> **Stored data entries**
Segment Open

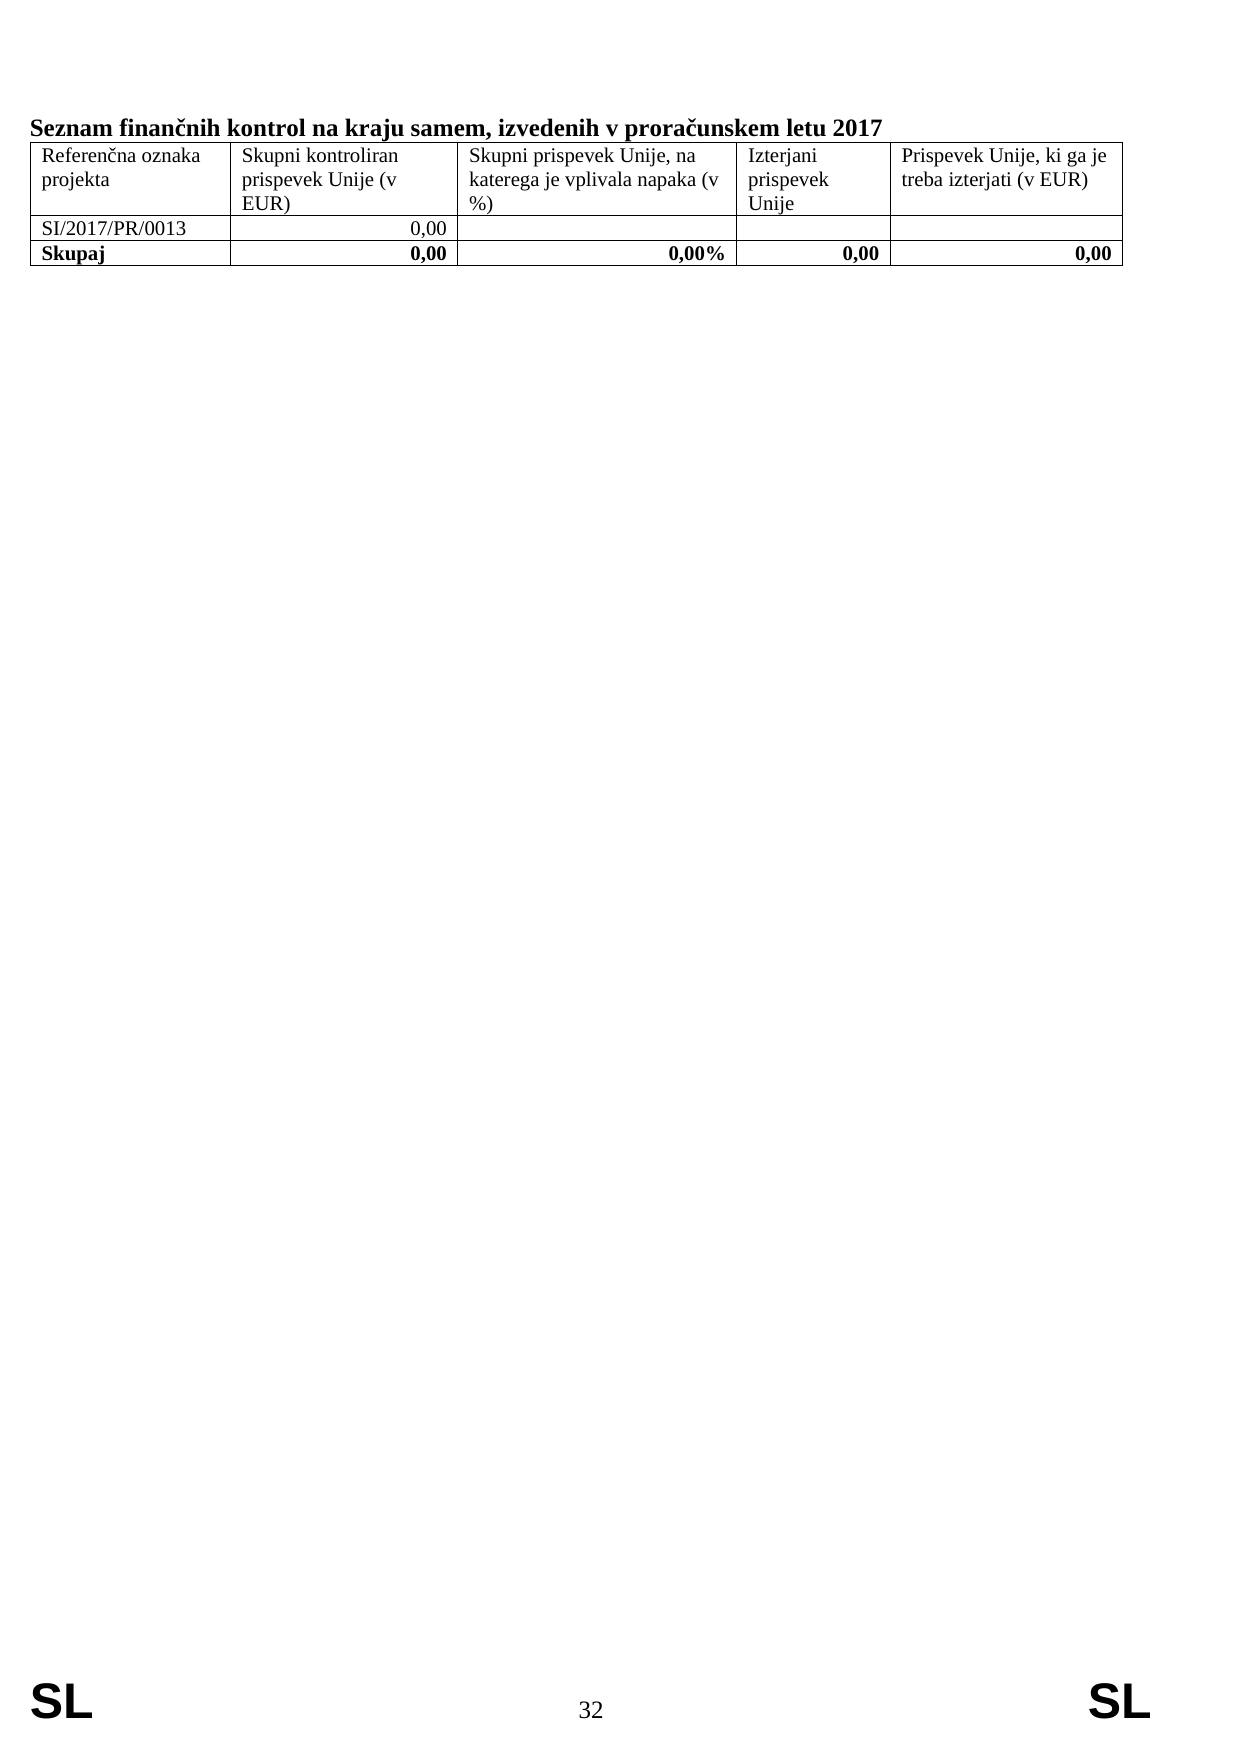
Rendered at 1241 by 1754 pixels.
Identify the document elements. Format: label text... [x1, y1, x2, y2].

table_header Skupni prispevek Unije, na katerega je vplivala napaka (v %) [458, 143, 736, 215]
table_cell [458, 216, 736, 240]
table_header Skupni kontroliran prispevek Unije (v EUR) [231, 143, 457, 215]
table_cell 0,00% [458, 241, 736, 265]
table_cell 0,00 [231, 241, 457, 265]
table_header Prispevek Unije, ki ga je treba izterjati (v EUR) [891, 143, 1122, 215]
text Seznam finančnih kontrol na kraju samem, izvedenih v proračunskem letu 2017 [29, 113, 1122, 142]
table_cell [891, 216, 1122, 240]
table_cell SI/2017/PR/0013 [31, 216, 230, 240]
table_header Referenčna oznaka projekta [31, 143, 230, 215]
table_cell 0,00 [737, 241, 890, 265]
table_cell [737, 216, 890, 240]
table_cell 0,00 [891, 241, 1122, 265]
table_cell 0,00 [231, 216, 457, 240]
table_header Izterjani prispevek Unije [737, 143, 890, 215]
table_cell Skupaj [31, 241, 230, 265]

Segment Closed

Looking at the entries, work out how many lines include the word "text" and give the number by itself.

> **Answer to the problem**
2